Nobody's doing the kozatzke to Machaya's music, but lots of people are up and dancing. That's one of the nice things about klezmer: you don't have to be a Fred Astaire to get up and dance.
Jay McCrensky, the accordionist who founded Machaya, leads the dances. He's a Jewish renaissance man, a folklorist who, besides klezmer dancing, teaches skiing and cabala, which is Jewish mysticism. Paul Feldman studies cabala with him at the Washington Jewish Center and klezmer at the Holiday Inn. Mr. McCrensky figures nearly a third of his dancers are not Jewish.
But Yeva and Vladimir Lesokhin are Russian Jews who came to the United States 16 years ago. They dance enthusiastically and very well, indeed. The tunes are very familiar to them from Russia.

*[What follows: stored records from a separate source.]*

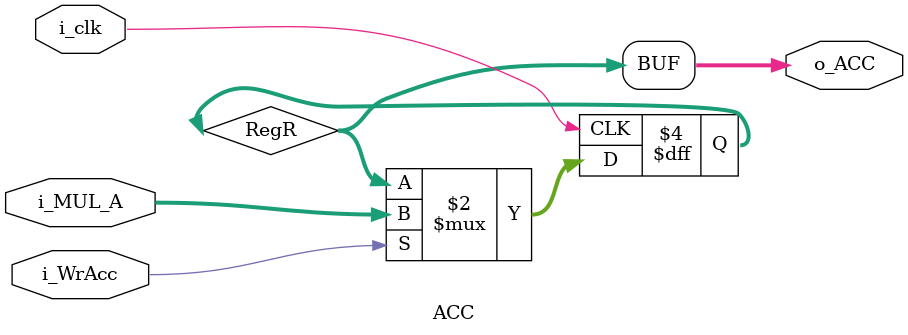
<source format=v>
`timescale 1ns / 1ps

module ACC
#( 
  //parametros
  parameter	N_BUS 	= 16
)
(
  //	ENTRADAS:
  input     signed  [N_BUS-1:0] i_MUL_A,
  input                         i_WrAcc, i_clk,

  //	SALIDAS: 
  output    signed	[N_BUS-1:0] o_ACC
);

  reg       signed	[N_BUS-1:0] RegR;

  always @(posedge i_clk) 
    begin
      if (i_WrAcc) 
        begin
          RegR <= i_MUL_A;
        end
    end

  assign o_ACC = RegR;

endmodule

</source>
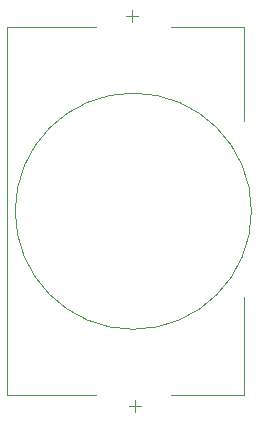
<source format=gbr>
%TF.GenerationSoftware,KiCad,Pcbnew,9.0.1*%
%TF.CreationDate,2025-04-06T15:48:51+05:30*%
%TF.ProjectId,_autosave-solder,5f617574-6f73-4617-9665-2d736f6c6465,rev?*%
%TF.SameCoordinates,Original*%
%TF.FileFunction,Legend,Bot*%
%TF.FilePolarity,Positive*%
%FSLAX46Y46*%
G04 Gerber Fmt 4.6, Leading zero omitted, Abs format (unit mm)*
G04 Created by KiCad (PCBNEW 9.0.1) date 2025-04-06 15:48:51*
%MOMM*%
%LPD*%
G01*
G04 APERTURE LIST*
%ADD10C,0.120000*%
G04 APERTURE END LIST*
D10*
%TO.C,BAT1*%
X151705000Y-60120000D02*
X145460000Y-60120000D01*
X151705000Y-68055000D02*
X151705000Y-60120000D01*
X151705000Y-91230000D02*
X151705000Y-82980000D01*
X145460000Y-91230000D02*
X151705000Y-91230000D01*
X142920000Y-92185000D02*
X141904000Y-92185000D01*
X142666000Y-59165000D02*
X141650000Y-59165000D01*
X142412000Y-92693000D02*
X142412000Y-91677000D01*
X142158000Y-59673000D02*
X142158000Y-58657000D01*
X139110000Y-60120000D02*
X131595000Y-60120000D01*
X131595000Y-60120000D02*
X131595000Y-91230000D01*
X131595000Y-91230000D02*
X139110000Y-91230000D01*
X152300000Y-75675000D02*
G75*
G02*
X132300000Y-75675000I-10000000J0D01*
G01*
X132300000Y-75675000D02*
G75*
G02*
X152300000Y-75675000I10000000J0D01*
G01*
%TD*%
M02*

</source>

They heard them in the works of Isaak Dunayevsky, one of the most popular songwriters in the defunct Soviet Union, president of the Leningrad Composers Union, Honored Art Worker and People's Artist. He incorporated klezmer melodies in his most patriotic songs.
"When we came here we couldn't believe these Soviet nationalist songs, the most popular songs in the Soviet Union, have Jewish melodies," Yeva Lesokhin says. "We as Jews in Russia didn't know this. We do now," she says.